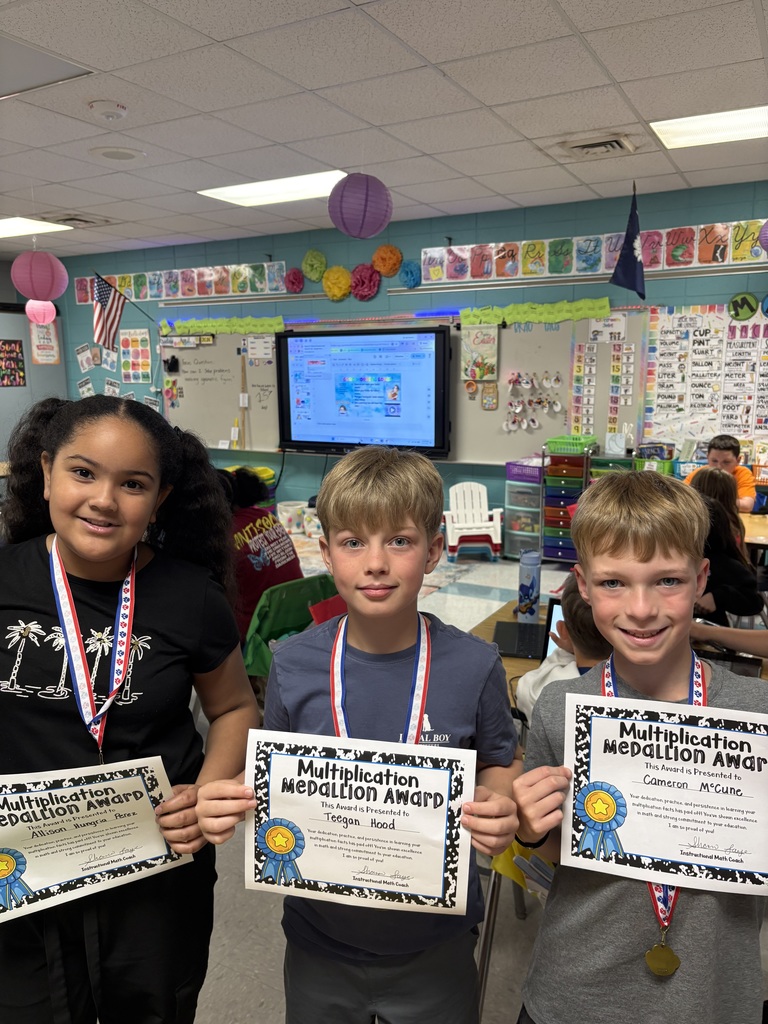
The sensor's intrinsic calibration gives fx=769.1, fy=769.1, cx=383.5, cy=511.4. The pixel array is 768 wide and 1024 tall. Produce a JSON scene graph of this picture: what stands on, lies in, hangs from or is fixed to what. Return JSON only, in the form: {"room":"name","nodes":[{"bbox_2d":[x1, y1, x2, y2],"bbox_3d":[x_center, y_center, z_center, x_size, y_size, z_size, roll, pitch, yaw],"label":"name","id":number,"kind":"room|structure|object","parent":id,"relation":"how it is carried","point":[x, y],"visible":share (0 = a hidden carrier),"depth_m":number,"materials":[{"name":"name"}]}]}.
{"room":"classroom","nodes":[
{"label":"classroom","id":0,"kind":"room"},
{"bbox_2d":[0,259,66,468],"bbox_3d":[-4.351,-1.074,8.448,0.476,2.202,1.664,6,12,29],"label":"left wall","id":1,"kind":"structure","parent":0,"point":[28,377],"depth_m":8.63,"materials":[{"name":"grey paint"}]},
{"bbox_2d":[0,339,25,387],"bbox_3d":[-4.068,-1.595,8.289,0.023,0.503,0.409,6,12,29],"label":"poster","id":2,"kind":"object","parent":1,"relation":"attached to","point":[15,343],"visible":0.99,"depth_m":8.33,"materials":[{"name":"paper"}]},
{"bbox_2d":[29,317,60,364],"bbox_3d":[-3.836,-1.923,8.710,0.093,0.533,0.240,6,12,29],"label":"poster","id":3,"kind":"object","parent":1,"relation":"attached to","point":[45,330],"visible":0.86,"depth_m":8.69,"materials":[{"name":"paper"}]},
{"bbox_2d":[0,0,767,258],"bbox_3d":[-1.403,-1.795,2.737,11.285,0.113,8.302,6,12,29],"label":"ceiling","id":4,"kind":"structure","parent":0,"point":[619,78],"depth_m":3.61,"materials":[{"name":"white tile"}]},
{"bbox_2d":[0,217,72,237],"bbox_3d":[-3.310,-2.451,6.587,0.976,0.033,0.809,6,12,29],"label":"ceiling light","id":5,"kind":"object","parent":4,"relation":"in","point":[5,229],"visible":0.98,"depth_m":6.61,"materials":[{"name":"white plastic"}]},
{"bbox_2d":[11,249,67,300],"bbox_3d":[-2.412,-1.824,5.351,0.362,0.709,0.355,6,12,29],"label":"paper lantern","id":6,"kind":"object","parent":4,"relation":"hanging from","point":[41,295],"visible":0.98,"depth_m":5.27,"materials":[{"name":"pink paper"}]},
{"bbox_2d":[25,298,56,326],"bbox_3d":[-3.405,-2.189,7.581,0.269,0.694,0.265,6,12,29],"label":"paper lantern","id":7,"kind":"object","parent":4,"relation":"hanging from","point":[53,310],"visible":0.79,"depth_m":7.54,"materials":[{"name":"pink paper"}]},
{"bbox_2d":[0,32,91,98],"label":"ceiling light","id":8,"kind":"object","parent":4,"relation":"in","point":[22,76],"visible":0.99,"depth_m":3.13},
{"bbox_2d":[43,212,116,228],"bbox_3d":[-2.551,-2.424,6.389,0.435,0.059,0.441,6,12,29],"label":"air vent","id":9,"kind":"object","parent":4,"relation":"in","point":[72,218],"visible":0.94,"depth_m":6.33,"materials":[{"name":"metal"}]},
{"bbox_2d":[88,99,128,120],"bbox_3d":[-1.289,-1.875,3.597,0.157,0.046,0.158,6,12,29],"label":"smoke detector","id":10,"kind":"object","parent":4,"relation":"attached to","point":[121,110],"visible":0.98,"depth_m":3.56,"materials":[{"name":"white plastic"}]},
{"bbox_2d":[89,145,145,161],"bbox_3d":[-1.525,-2.048,4.412,0.301,0.016,0.300,6,12,29],"label":"ceiling speaker","id":11,"kind":"object","parent":4,"relation":"in","point":[110,153],"visible":0.97,"depth_m":4.38,"materials":[{"name":"white"}]},
{"bbox_2d":[199,170,348,206],"bbox_3d":[-0.722,-2.276,5.399,1.066,0.039,0.596,6,12,29],"label":"ceiling light","id":12,"kind":"object","parent":4,"relation":"in","point":[235,192],"visible":0.85,"depth_m":5.37,"materials":[{"name":"white plastic"}]},
{"bbox_2d":[328,173,391,238],"bbox_3d":[-0.127,-1.704,4.091,0.324,0.494,0.322,6,12,29],"label":"paper lantern","id":13,"kind":"object","parent":4,"relation":"hanging from","point":[349,231],"visible":0.98,"depth_m":4.00,"materials":[{"name":"purple paper"}]},
{"bbox_2d":[556,133,636,158],"bbox_3d":[1.185,-2.046,4.321,0.389,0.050,0.341,6,12,29],"label":"air vent","id":14,"kind":"object","parent":4,"relation":"in","point":[572,147],"visible":0.99,"depth_m":4.29,"materials":[{"name":"metal"}]},
{"bbox_2d":[649,105,767,149],"bbox_3d":[1.909,-1.988,3.887,0.976,0.035,0.569,6,12,29],"label":"ceiling light","id":15,"kind":"object","parent":4,"relation":"in","point":[739,117],"visible":0.97,"depth_m":3.99,"materials":[{"name":"white plastic"}]},
{"bbox_2d":[759,220,767,251],"bbox_3d":[2.397,-1.767,4.504,0.334,0.584,0.334,6,12,29],"label":"paper lantern","id":16,"kind":"object","parent":4,"relation":"hanging from","point":[766,244],"visible":1,"depth_m":4.55,"materials":[{"name":"purple paper"}]},
{"bbox_2d":[49,180,767,541],"bbox_3d":[0.606,-1.079,6.667,11.065,2.774,0.179,6,12,29],"label":"wall","id":17,"kind":"structure","parent":0,"point":[334,231],"depth_m":6.69,"materials":[{"name":"teal paint"}]},
{"bbox_2d":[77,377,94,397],"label":"paper","id":18,"kind":"object","parent":17,"relation":"attached to","point":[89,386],"visible":0.96,"depth_m":8.63,"materials":[{"name":"white paper"}]},
{"bbox_2d":[75,343,97,370],"bbox_3d":[-3.362,-1.735,8.708,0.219,0.319,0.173,6,12,29],"label":"poster","id":19,"kind":"object","parent":17,"relation":"attached to","point":[85,364],"visible":1,"depth_m":8.69,"materials":[{"name":"white paper"}]},
{"bbox_2d":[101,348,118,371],"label":"poster","id":20,"kind":"object","parent":17,"relation":"attached to","point":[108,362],"visible":0.98,"depth_m":8.39,"materials":[{"name":"white paper"}]},
{"bbox_2d":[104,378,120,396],"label":"paper","id":21,"kind":"object","parent":17,"relation":"attached to","point":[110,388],"visible":0.94,"depth_m":8.53,"materials":[{"name":"white paper"}]},
{"bbox_2d":[91,271,151,348],"bbox_3d":[-2.667,-2.058,7.819,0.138,0.758,0.810,6,12,29],"label":"american flag","id":22,"kind":"object","parent":17,"relation":"attached to","point":[102,300],"visible":0.98,"depth_m":7.74,"materials":[{"name":"fabric"}]},
{"bbox_2d":[119,328,152,381],"bbox_3d":[-2.682,-1.681,8.316,0.440,0.539,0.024,6,12,29],"label":"poster","id":23,"kind":"object","parent":17,"relation":"attached to","point":[131,343],"visible":0.99,"depth_m":8.31,"materials":[{"name":"multicoloured paper"}]},
{"bbox_2d":[73,262,284,304],"bbox_3d":[-2.191,-2.312,7.848,3.075,0.263,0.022,6,12,29],"label":"alphabet banner","id":24,"kind":"object","parent":17,"relation":"attached to","point":[129,282],"visible":0.94,"depth_m":7.70,"materials":[{"name":"multicoloured paper"}]},
{"bbox_2d":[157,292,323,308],"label":"wall rail","id":25,"kind":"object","parent":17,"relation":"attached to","point":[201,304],"visible":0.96,"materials":[{"name":"silver metal"}]},
{"bbox_2d":[284,267,304,292],"bbox_3d":[-0.840,-2.159,7.174,0.200,0.215,0.141,6,12,29],"label":"paper flower","id":26,"kind":"object","parent":17,"relation":"attached to","point":[296,278],"visible":0.97,"depth_m":7.16,"materials":[{"name":"pink paper"}]},
{"bbox_2d":[301,250,326,282],"bbox_3d":[-0.635,-2.191,6.875,0.242,0.269,0.124,6,12,29],"label":"paper flower","id":27,"kind":"object","parent":17,"relation":"attached to","point":[309,263],"visible":0.97,"depth_m":6.86,"materials":[{"name":"green paper"}]},
{"bbox_2d":[321,265,351,300],"bbox_3d":[-0.424,-2.039,6.866,0.290,0.302,0.136,6,12,29],"label":"paper flower","id":28,"kind":"object","parent":17,"relation":"attached to","point":[336,289],"visible":0.97,"depth_m":6.84,"materials":[{"name":"yellow paper"}]},
{"bbox_2d":[278,325,450,455],"bbox_3d":[-0.170,-1.077,6.798,1.622,1.092,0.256,6,12,29],"label":"interactive display","id":29,"kind":"object","parent":17,"relation":"attached to","point":[290,433],"visible":0.99,"depth_m":6.67,"materials":[{"name":"black"}]},
{"bbox_2d":[349,264,380,300],"bbox_3d":[-0.174,-2.013,6.747,0.283,0.306,0.147,6,12,29],"label":"paper flower","id":30,"kind":"object","parent":17,"relation":"attached to","point":[370,280],"visible":0.97,"depth_m":6.72,"materials":[{"name":"pink paper"}]},
{"bbox_2d":[371,244,402,276],"bbox_3d":[0.019,-2.133,6.555,0.266,0.273,0.129,6,12,29],"label":"paper flower","id":31,"kind":"object","parent":17,"relation":"attached to","point":[380,252],"visible":0.97,"depth_m":6.53,"materials":[{"name":"orange paper"}]},
{"bbox_2d":[161,313,644,461],"bbox_3d":[-0.248,-1.168,7.003,5.000,1.234,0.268,6,12,29],"label":"whiteboard","id":32,"kind":"object","parent":17,"relation":"attached to","point":[461,405],"visible":0.6,"depth_m":6.60,"materials":[{"name":"white"}]},
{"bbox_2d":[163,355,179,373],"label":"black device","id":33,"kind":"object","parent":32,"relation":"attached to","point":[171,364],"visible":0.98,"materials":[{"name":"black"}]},
{"bbox_2d":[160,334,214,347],"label":"sign","id":34,"kind":"object","parent":32,"relation":"attached to","point":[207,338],"visible":0.99,"depth_m":7.74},
{"bbox_2d":[160,315,284,335],"bbox_3d":[-1.655,-1.865,7.730,1.500,0.159,0.067,6,12,29],"label":"garland","id":35,"kind":"object","parent":32,"relation":"attached to","point":[269,321],"visible":0.96,"depth_m":7.68,"materials":[{"name":"green paper"}]},
{"bbox_2d":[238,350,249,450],"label":"yardstick","id":36,"kind":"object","parent":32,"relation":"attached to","point":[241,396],"visible":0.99,"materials":[{"name":"brown wood"}]},
{"bbox_2d":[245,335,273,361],"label":"paper","id":37,"kind":"object","parent":32,"relation":"attached to","point":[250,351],"visible":0.99,"depth_m":7.30,"materials":[{"name":"white paper"}]},
{"bbox_2d":[461,324,498,381],"bbox_3d":[0.782,-1.291,6.290,0.299,0.422,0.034,6,12,29],"label":"poster","id":38,"kind":"object","parent":32,"relation":"attached to","point":[488,345],"visible":0.99,"depth_m":6.28,"materials":[{"name":"paper"}]},
{"bbox_2d":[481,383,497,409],"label":"jar cutout","id":39,"kind":"object","parent":32,"relation":"attached to","point":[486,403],"visible":0.98,"depth_m":6.33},
{"bbox_2d":[505,371,563,431],"bbox_3d":[1.211,-0.895,6.283,0.572,0.494,0.067,6,12,29],"label":"display","id":40,"kind":"object","parent":32,"relation":"attached to","point":[517,407],"visible":0.98,"depth_m":6.29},
{"bbox_2d":[459,297,610,326],"bbox_3d":[1.178,-1.594,6.154,1.268,0.165,0.074,6,12,29],"label":"garland","id":41,"kind":"object","parent":32,"relation":"attached to","point":[606,308],"visible":0.98,"depth_m":6.13,"materials":[{"name":"green paper"}]},
{"bbox_2d":[570,337,636,438],"bbox_3d":[1.705,-0.943,5.940,0.508,0.743,0.021,6,12,29],"label":"chart","id":42,"kind":"object","parent":32,"relation":"attached to","point":[591,409],"visible":0.95,"depth_m":5.95,"materials":[{"name":"paper"}]},
{"bbox_2d":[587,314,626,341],"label":"paper sign","id":43,"kind":"object","parent":32,"relation":"attached to","point":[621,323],"visible":0.99,"depth_m":5.82,"materials":[{"name":"white paper"}]},
{"bbox_2d":[398,261,421,288],"bbox_3d":[0.216,-2.020,6.556,0.196,0.218,0.144,6,12,29],"label":"paper flower","id":44,"kind":"object","parent":17,"relation":"attached to","point":[408,269],"visible":0.95,"depth_m":6.54,"materials":[{"name":"blue paper"}]},
{"bbox_2d":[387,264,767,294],"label":"wall rail","id":45,"kind":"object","parent":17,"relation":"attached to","point":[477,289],"visible":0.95,"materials":[{"name":"silver metal"}]},
{"bbox_2d":[419,218,767,285],"bbox_3d":[1.940,-1.912,5.567,3.879,0.283,0.020,6,12,29],"label":"alphabet strip","id":46,"kind":"object","parent":17,"relation":"attached to","point":[707,259],"visible":0.98,"depth_m":5.82,"materials":[{"name":"multicoloured paper"}]},
{"bbox_2d":[608,184,646,299],"bbox_3d":[1.720,-1.885,5.354,0.246,0.781,0.215,6,12,29],"label":"flag","id":47,"kind":"object","parent":17,"relation":"attached to","point":[629,239],"visible":0.99,"depth_m":5.35,"materials":[{"name":"blue fabric"}]},
{"bbox_2d":[644,305,767,450],"bbox_3d":[2.710,-0.963,5.523,1.655,1.056,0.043,6,12,29],"label":"bulletin board","id":48,"kind":"object","parent":17,"relation":"attached to","point":[750,328],"visible":0.94,"depth_m":5.69,"materials":[{"name":"white paper"}]},
{"bbox_2d":[727,292,757,320],"bbox_3d":[2.576,-1.471,5.527,0.208,0.188,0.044,6,12,29],"label":"round sign","id":49,"kind":"object","parent":48,"relation":"attached to","point":[743,300],"visible":0.98,"depth_m":5.52,"materials":[{"name":"green paper"}]},
{"bbox_2d":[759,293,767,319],"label":"round sign","id":50,"kind":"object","parent":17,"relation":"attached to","point":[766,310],"visible":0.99,"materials":[{"name":"blue paper"}]},
{"bbox_2d":[150,539,766,1023],"bbox_3d":[-1.000,0.938,3.556,9.760,0.110,7.158,6,12,29],"label":"floor","id":51,"kind":"structure","parent":0,"point":[269,1012],"depth_m":2.18,"materials":[{"name":"grey tile"}]},
{"bbox_2d":[0,388,259,1023],"bbox_3d":[-0.555,0.533,1.514,0.509,1.454,0.545,2,11,12],"label":"girl","id":52,"kind":"object","parent":51,"relation":"on","point":[26,599],"visible":0.91,"depth_m":1.42},
{"bbox_2d":[0,757,191,924],"bbox_3d":[-0.513,0.542,1.282,0.386,0.224,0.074,-6,12,-29],"label":"certificate","id":53,"kind":"object","parent":52,"relation":"in","point":[70,803],"visible":0.97,"depth_m":1.28,"materials":[{"name":"white paper"}]},
{"bbox_2d":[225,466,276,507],"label":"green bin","id":54,"kind":"object","parent":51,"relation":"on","point":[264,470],"visible":0.17,"depth_m":7.37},
{"bbox_2d":[218,465,301,642],"bbox_3d":[-0.645,0.255,3.354,0.547,0.880,0.508,6,12,29],"label":"child","id":55,"kind":"object","parent":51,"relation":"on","point":[256,528],"visible":0.47,"depth_m":3.24},
{"bbox_2d":[277,500,304,534],"bbox_3d":[-0.875,0.061,7.281,0.304,0.271,0.299,6,12,29],"label":"white bucket","id":56,"kind":"object","parent":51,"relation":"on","point":[285,517],"visible":0.85,"depth_m":7.15,"materials":[{"name":"white plastic"}]},
{"bbox_2d":[244,572,343,677],"bbox_3d":[-0.274,0.644,2.928,0.538,0.747,0.515,6,12,29],"label":"green chair","id":57,"kind":"object","parent":51,"relation":"on","point":[306,584],"visible":0.41,"depth_m":2.90,"materials":[{"name":"green"}]},
{"bbox_2d":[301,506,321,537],"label":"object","id":58,"kind":"object","parent":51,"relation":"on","point":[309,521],"visible":0.65,"depth_m":6.94,"materials":[{"name":"white plastic"}]},
{"bbox_2d":[192,451,524,1023],"bbox_3d":[-0.019,0.596,1.403,0.478,1.321,0.468,1,11,9],"label":"boy","id":59,"kind":"object","parent":51,"relation":"on","point":[410,508],"visible":0.92,"depth_m":1.31},
{"bbox_2d":[244,728,476,918],"bbox_3d":[-0.041,0.500,1.206,0.363,0.249,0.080,2,11,11],"label":"certificate","id":60,"kind":"object","parent":59,"relation":"in","point":[444,784],"visible":0.94,"depth_m":1.20,"materials":[{"name":"white paper"}]},
{"bbox_2d":[443,481,502,561],"bbox_3d":[0.727,0.081,6.367,0.459,0.585,0.468,-1,11,-3],"label":"chair","id":61,"kind":"object","parent":51,"relation":"on","point":[498,530],"visible":0.98,"depth_m":6.34,"materials":[{"name":"white plastic"}]},
{"bbox_2d":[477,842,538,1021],"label":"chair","id":62,"kind":"object","parent":51,"relation":"on","point":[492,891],"visible":0.14,"depth_m":1.75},
{"bbox_2d":[502,458,543,559],"bbox_3d":[1.201,0.000,6.320,0.312,0.789,0.397,6,12,29],"label":"drawer cart","id":63,"kind":"object","parent":51,"relation":"on","point":[534,478],"visible":0.66,"depth_m":6.20,"materials":[{"name":"plastic"}]},
{"bbox_2d":[517,575,607,722],"bbox_3d":[0.606,0.575,2.049,0.455,0.833,0.439,-5,12,-24],"label":"child","id":64,"kind":"object","parent":51,"relation":"on","point":[591,637],"visible":0.16,"depth_m":1.97},
{"bbox_2d":[540,440,594,561],"bbox_3d":[1.459,-0.046,6.124,0.316,0.947,0.391,6,12,29],"label":"drawer cart","id":65,"kind":"object","parent":51,"relation":"on","point":[570,487],"visible":0.67,"depth_m":6.01,"materials":[{"name":"multicoloured plastic"}]},
{"bbox_2d":[546,434,596,454],"bbox_3d":[1.452,-0.522,5.968,0.344,0.114,0.261,6,12,29],"label":"green basket","id":66,"kind":"object","parent":65,"relation":"on","point":[572,446],"visible":0.91,"depth_m":5.88,"materials":[{"name":"green plastic"}]},
{"bbox_2d":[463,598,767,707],"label":"table","id":67,"kind":"object","parent":51,"relation":"on","point":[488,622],"visible":0.08,"depth_m":2.41,"materials":[{"name":"brown wood"}]},
{"bbox_2d":[493,596,560,659],"bbox_3d":[0.489,0.336,2.322,0.291,0.179,0.288,2,11,13],"label":"laptop","id":68,"kind":"object","parent":67,"relation":"on","point":[545,629],"visible":0.5,"depth_m":2.35,"materials":[{"name":"black metal"}]},
{"bbox_2d":[517,547,540,623],"bbox_3d":[0.499,0.255,2.636,0.071,0.251,0.104,6,12,29],"label":"water bottle","id":69,"kind":"object","parent":67,"relation":"on","point":[532,581],"visible":1,"depth_m":2.59,"materials":[{"name":"blue"}]},
{"bbox_2d":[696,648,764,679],"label":"laptop","id":70,"kind":"object","parent":67,"relation":"on","point":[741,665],"visible":0.31,"depth_m":2.18,"materials":[{"name":"black"}]},
{"bbox_2d":[511,467,767,1023],"bbox_3d":[0.451,0.611,1.275,0.470,1.260,0.468,0,11,1],"label":"boy","id":71,"kind":"object","parent":51,"relation":"on","point":[638,553],"visible":0.91,"depth_m":1.18},
{"bbox_2d":[560,691,767,897],"bbox_3d":[0.446,0.422,1.128,0.365,0.247,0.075,6,12,29],"label":"certificate","id":72,"kind":"object","parent":71,"relation":"in","point":[644,850],"visible":0.97,"depth_m":1.14,"materials":[{"name":"white paper"}]},
{"bbox_2d":[688,433,756,510],"bbox_3d":[2.140,0.024,4.988,0.452,0.983,0.461,9,14,40],"label":"boy","id":73,"kind":"object","parent":51,"relation":"on","point":[718,454],"visible":0.4,"depth_m":4.88},
{"bbox_2d":[688,470,760,621],"bbox_3d":[1.351,0.351,3.289,0.451,0.871,0.471,6,12,29],"label":"child","id":74,"kind":"object","parent":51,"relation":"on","point":[735,599],"visible":0.49,"depth_m":3.12},
{"bbox_2d":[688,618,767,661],"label":"person","id":75,"kind":"object","parent":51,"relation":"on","point":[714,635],"visible":0.32,"depth_m":2.24},
{"bbox_2d":[739,511,767,551],"bbox_3d":[2.282,0.434,4.059,1.135,0.685,0.920,6,12,29],"label":"table","id":76,"kind":"object","parent":51,"relation":"on","point":[756,517],"visible":0.4,"depth_m":4.00,"materials":[{"name":"brown wood"}]},
{"bbox_2d":[634,456,674,474],"bbox_3d":[2.034,-0.323,5.796,0.279,0.167,0.270,6,12,29],"label":"green bin","id":77,"kind":"object","parent":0,"point":[667,463],"visible":0.48,"depth_m":5.70,"materials":[{"name":"green plastic"}]}
]}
_ _ _ _ _
# WHAT THE TASK REQUIRES:
Show every line above in which the word "classroom" occurs.

# EXPECTED ANSWER:
{"room":"classroom","nodes":[
{"label":"classroom","id":0,"kind":"room"},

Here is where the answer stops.